When physicians close their practices, other doctors take on more patients but resources are stretched even thinner. The United States has about one-third of its medical workforce in primary care but that number needs to be about 40% of its medical workforce to create a basic, well-functioning health care system, Etz says.
Primary care cannot necessarily rely on a steady stream of new physicians. Medical schools are only sending about 12% to 15% of graduates to primary care — not enough people to replenish the health care system, Etz says. The situation likely will get worse. Last year the Association of American Medical Colleges projected a national shortage of between 17,800 and 48,000 primary care physicians by 2034.
There are policy solutions that could help. Physician groups applauded in December 2021 when CMS announced 1,000 new Medicare-funded physician residency slots in qualifying hospitals. They will be phased in with 200 a year over the next five years, targeted for hospitals with training programs and the greatest need for physicians. It was the largest increase in Medicare-funded residency slots in more than 25 years, according to CMS.

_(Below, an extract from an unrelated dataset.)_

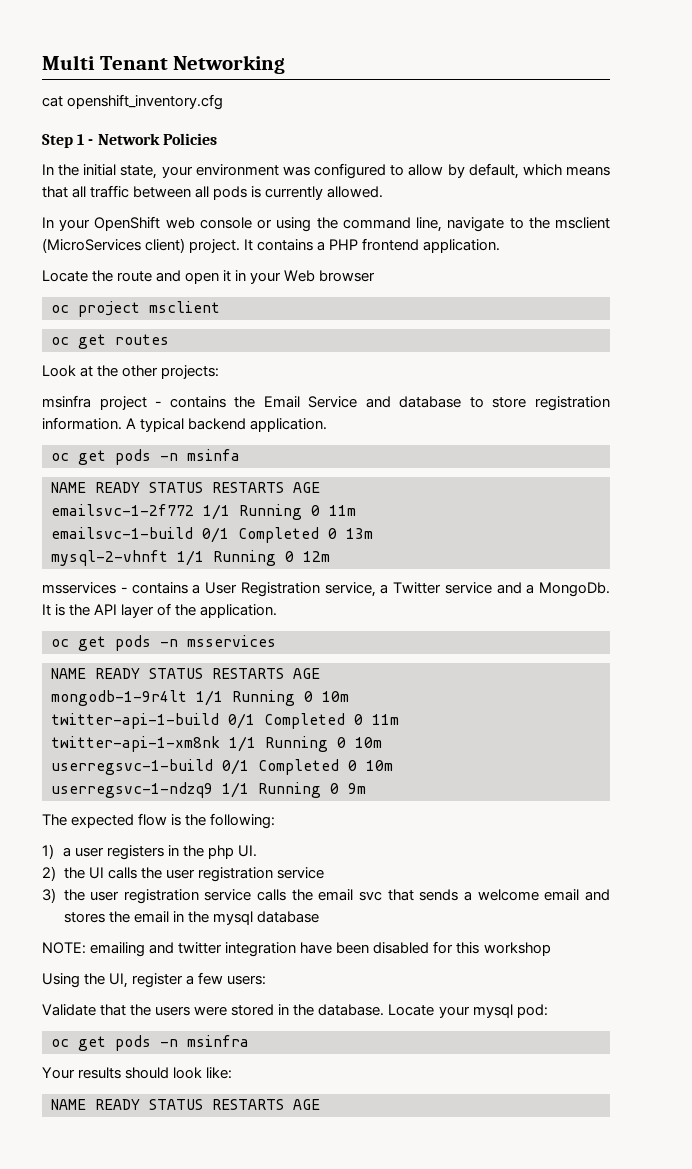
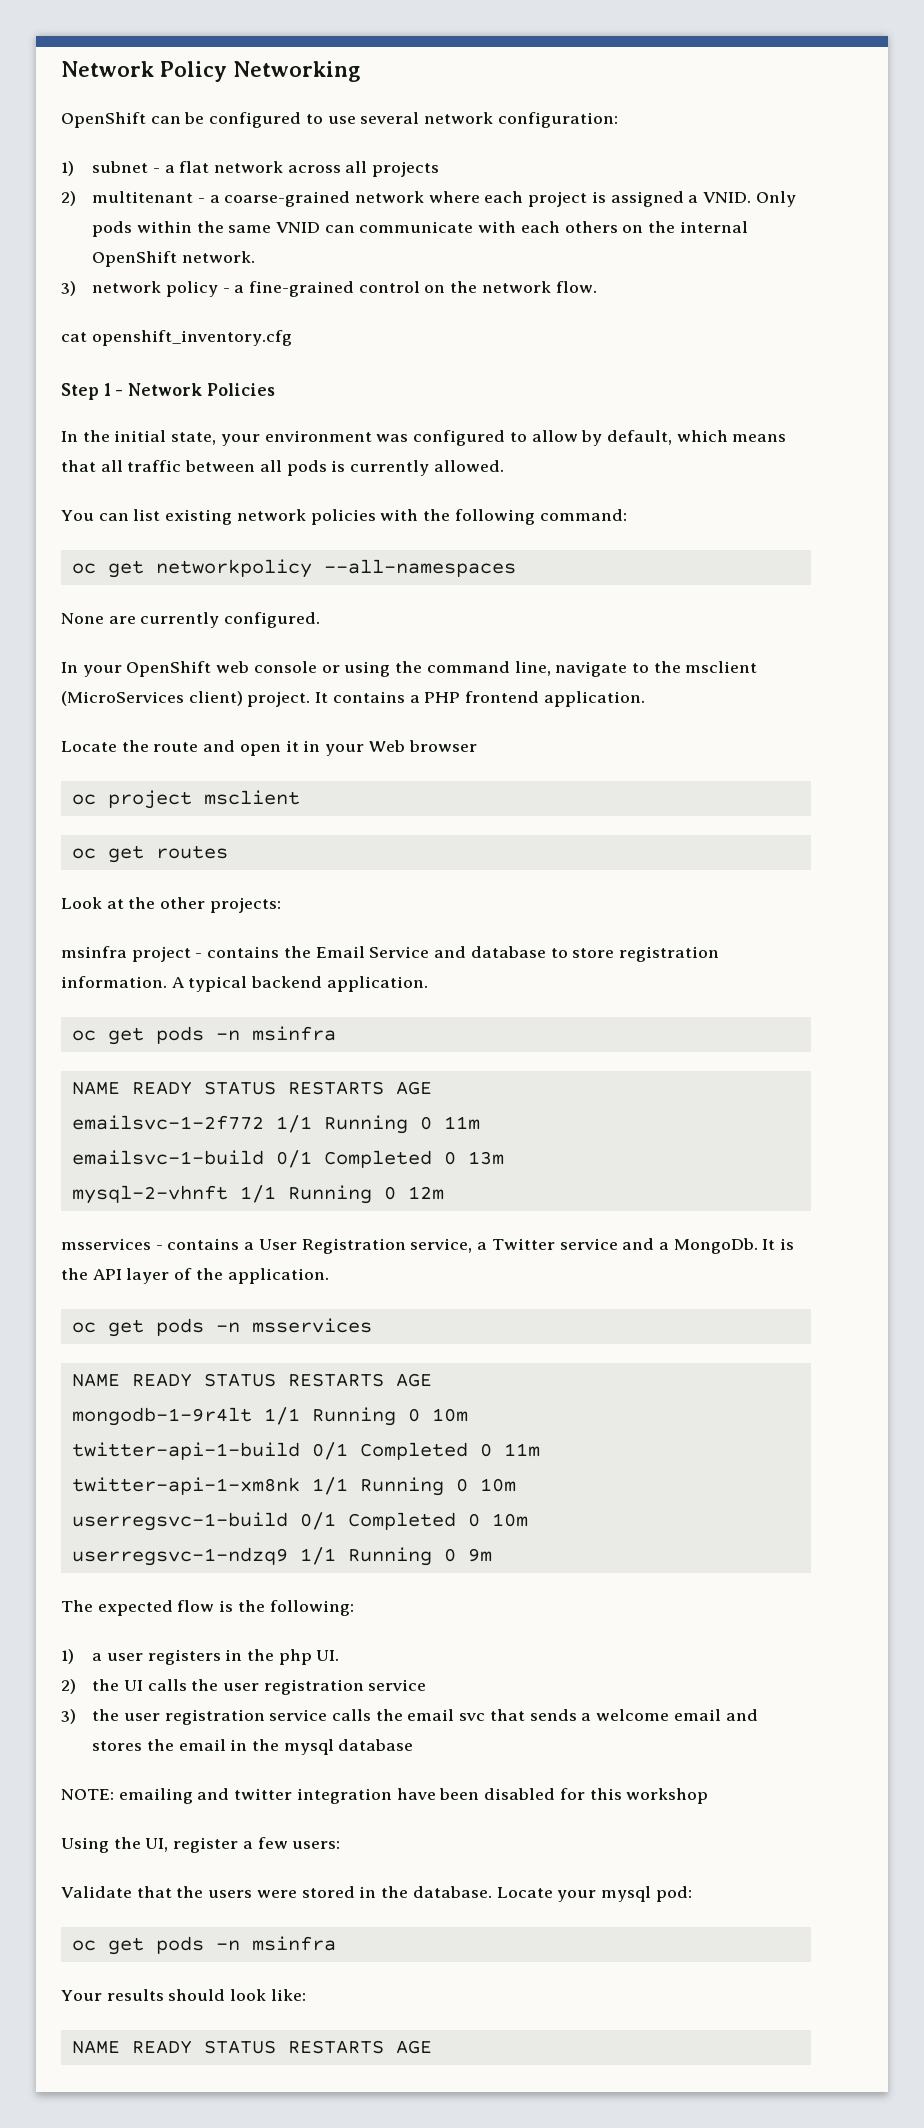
[42,55,168,70] Multi Tenant -> [61,61,227,82] Network Policy
(286, 64) none -> [61,112,618,128] [61,161,440,177] [61,191,796,207] [92,221,748,237] [92,251,255,267] [61,281,597,297] // OpenShift can be configured to use several network configuration: // 1) subnet - a flat network across all projects // 2) multitenant - a coarse-grained network where each project is assigned a VNID. Only pods within the same VNID can communicate with each others on the internal OpenShift network. // 3) network policy - a fine-grained control on the network flow.
(384, 192) none -> [61,509,627,525] [71,559,516,578] [61,612,321,628] // You can list existing network policies with the following command: // oc get networkpolicy --all-namespaces // None are currently configured.
[187,449,240,461] msinfa -> [251,1026,336,1041] msinfra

Those slots need to focus on primary care, “the bread and butter, which is foundational in medicine,” not subspecialties, says George M. Abraham, M.D., M.P.H., MACP, immediate past president of the American College of Physicians and an internal medicine physician in Worcester, Massachusetts.
The AAFP has called for more federal spending on programs that target primary care, such as the National Health Service Corps, which started in 1972. It offers scholarships and student loan repayment for doctors and other health care staff who work in underserved areas around the nation.
The academy endorses the federal Teaching Health Center Graduate Medical Education program, which started in 2011 and has trained more than 1,148 primary physicians and dentists in underserved areas, with 65% working as family physicians.
As a field, primary care needs a fresh approach to recruitment, Abraham says. “Unfortunately, we don’t have the equivalent of an NBA or an NFL or an NHL draft, so there aren’t these people queuing up to be a member of the team,” Abraham says. “We’re sort of coaxing people to come play with us.”
Medical students learn that treating patients with multiple medical problems is time consuming, energy draining and sometimes demoralizing, and they will make more money and likely have less workload as specialists, Abraham says. Physicians need to talk to medical students about the joy they find in getting to know patients, sometimes generations of families, and the mutual caring relationships that can develop. Getting students out to see how primary care affects a community “would be incredibly beneficial,” especially during the third and fourth years that are specialty oriented, Ransone says.
Advocacy needed now
As pandemic conditions subside, doing more of the same is an option — and probably the worst one if physicians hope to see meaningful change in payment methods and finding new doctors, experts say. Physicians and analysts already know primary care is the only part of the health system in which regular investments produce more equity and lower mortality, Bitton says. Physicians need to be part of the solution set, and that starts by articulating their needs to patients, payers and policy makers.
“That’s going to require advocacy, political organizing (and) articulation of a clear use case just like other physician and nursing specialties do,” Bitton said. “I mean, cardiologists and neurologists are really good at advocating for the things they need. I would argue primary care should be just as good or better. We offer a huge value proposition for the rest of the health care system for our communities (and) for our country. Now we need to state it and then get to practicalities and then implement it.”